Market UpdateLabour market holds steady, but risks are building
Australia’s labour market remained broadly stable in March, with employment rising by 17,900, slightly below expectations but still consistent with moderate job growth. The unemployment rate held steady at 4.3%, reflecting a relatively resilient starting point for the economy.
Employment gains were concentrated in full-time roles, while part-time employment declined. This ongoing volatility in composition highlights the uneven nature of hiring but does not yet point to a material weakening in overall labour demand.
The participation rate eased slightly to 66.8%, which helped keep the unemployment rate stable. This reinforces the view that earlier declines in unemployment were partly driven by shifts in participation rather than a sustained tightening in labour market conditions.
Importantly, this data predates the escalation in the Middle East conflict and recent interest rate increases. As a result, it reflects conditions before the emergence of current downside risks to growth and cost pressures from higher energy prices.
The labour market is typically a lagging indicator, meaning any impact from higher fuel costs and global uncertainty is likely to emerge later in the year. Current expectations are for unemployment to gradually rise toward around 4.9%, driven more by slower hiring than widespread job losses.
For the RBA, inflation remains the more immediate concern.

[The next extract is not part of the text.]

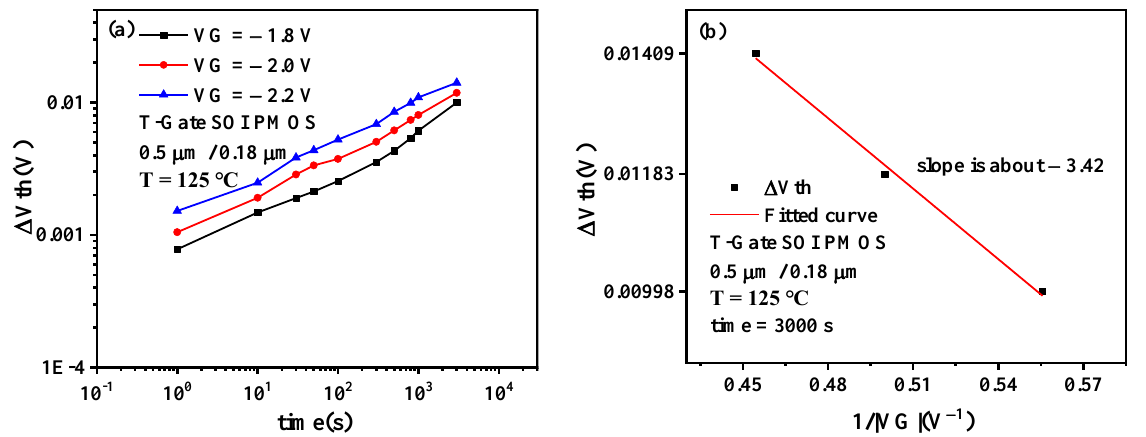
Figure 9. ( a )Time evolution of Δ V th degradation under different gate biases. ( b ) Δ V th degradation dependence on the stress bias.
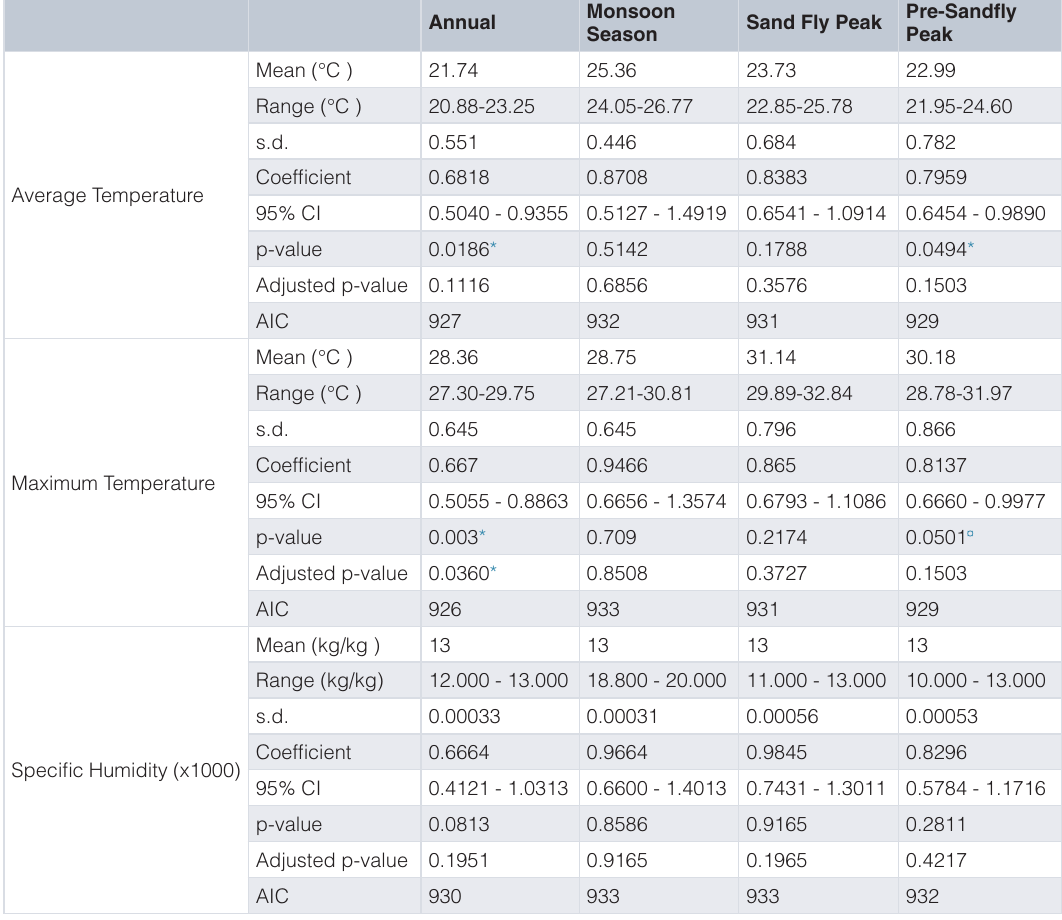
Table 2. Temperature and Humidity descriptive for all time periods. Negative Binomial model with VL incidence using data from GoB only.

While the labour market has been relatively resilient, rising energy costs and inflation risks are expected to keep upward pressure on interest rates in the near term.
Consumer ConfidenceConfidence continues to fall
Oil MarketsOil surges as supply risks escalate
- Oil prices climbed toward US$97/bbl, marking a weekly gain of more than 17% as supply concerns intensified.
- Progress on US–Iran negotiations has stalled, with ongoing military and political tensions reducing the likelihood of a near-term resolution.
- The Strait of Hormuz remains effectively closed, continuing to disrupt a critical global supply route.
- Recent military actions and stricter enforcement in surrounding waters have further complicated shipping conditions.
- The result has been a sharp decline in shipments from key Middle Eastern producers, tightening global supply.
Foreign ExchangeAUD under pressure as risk sentiment deteriorates
- The Aussie dollar held around US$0.71, but is on track for its first weekly decline in a month as global risk sentiment weakens.
- Middle East tensions have weighed on markets, increasing demand for safe-haven USD.
- As a risk-sensitive currency, the AUD has come under pressure alongside Asia equity declines and Hormuz energy concerns.
- Expectations of further Australian rate increases provide some support — strong labour market plus rising inflation linked to oil prices.
- An emerging Australia-Japan economic security agreement covering critical commodities including energy and rare earths offers structural support.
- Near term, the AUD is being pulled in two directions: weaker global sentiment versus higher domestic rate expectations.